Перед выпиской лечащий врач оставила свой номер, сказала: «Не дай бог, что, ты набирай, будем на связи, будем тебе оперативно помогать». И знает, уже дома у меня поднялась температура. Мы с врачом связались, она сказала, какие лекарства принимать. Ну и отпустило.
Но вот на вопрос, что со мной будет дальше, врач дала мне неоднозначный ответ:
«Болезнь придушили, а что будет дальше, никто тебе не скажет».
На сегодняшний день, насколько я понимаю, эта болезнь не так хорошо исследована, чтобы ее можно было хорошо понять и спрогнозировать. Это трудно принять, но я не унываю. Про болезнь не думаю. Было и было. Воспринимаю это как какое-то отключение временное, будто обновление системы: словно подремонтировали меня. Двигаемся дальше, словом.
Но перевернулась во мне после этого, конечно, многое: восприятие жизни, мира, своих действий. Я понял замечательную вещь: жизнь сегодня, а что будет завтра — никто не знает. Раз так, надо прожить сегодня тот максимум, который ты можешь себе позволить.
Время в больнице, осознание того, что ты болен, оптимизма никому не добавляет — тут и до депрессии недалеко.

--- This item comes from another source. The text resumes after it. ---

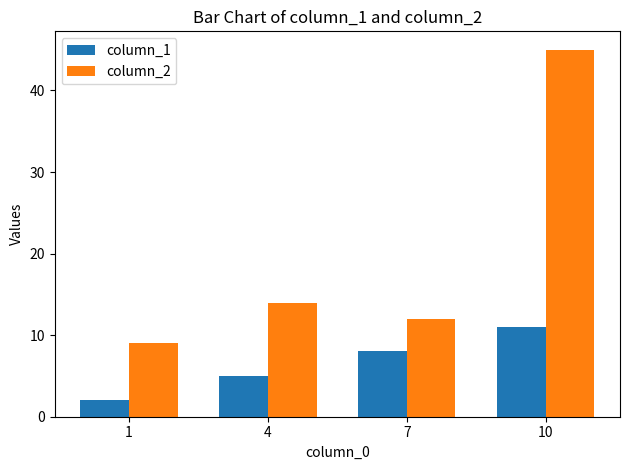

What is the difference between the maximum and minimum values in the column_2 series?

36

Но мне очень помогало выкарабкаться чувство, что меня любят, меня ждут, ценят. Близкие люди, просто хорошие люди. Вот, парень-сосед помогал мне спускаться к скорой помощи, вывозил меня на кресле помогал обуваться. Со слов жены пересказываю, опять же, сам-то я этого не помню. Да и после выписки он меня возил в больницу. Я тоже старался не наглеть, не садиться ему на шею – сам через какое-то время сел за руль. Это для меня было очень важно.
Важно просто понимать, что есть люди, на которых ты можешь положиться, с которыми можешь поговорить. И не обязательно о болезни. Я вообще благодарен всем друзьям, что они не докучали расспросами о болезни. Позвонят: «Как ты, все нормально? Ну слава Богу!», и лишнего не спросят.
Если меня из этого состояния вытянули, смогут вытянуть и других ребят. Это здорово! Думаю, человеку, который через такое прошел, не нужно постоянно думать о болезни. Я не говорю, что так правильно, но мне кажется, это лучший вариант. Да, болезнь где- то внутри. Ну и пусть она там будет, чего о ней думать? Надо жить, надо радоваться жизни, не опускать руки. Позвонить, пообщаться, встретиться, увидеться, что-то сделать, куда-то съездить. Не нужно тратить время на всякую ерунду. Это то, что действительно стало сегодня важным для меня.
Ведь у меня по-прежнему есть работа. Работа классная, интересная. После работы теперь хочется что-то новое добавить в свою жизнь. Сегодня мы, например, добавили фитнес: я купил себе и супруге по самокату. Мы начали больше времени проводить на улице, прислушиваться к своим желаниям, не забивать себе голову вопросами вроде «вот если бы это было так, то как бы все было дальше?». Нет! Я сделал это так, значит так и должно было быть! И это правильно.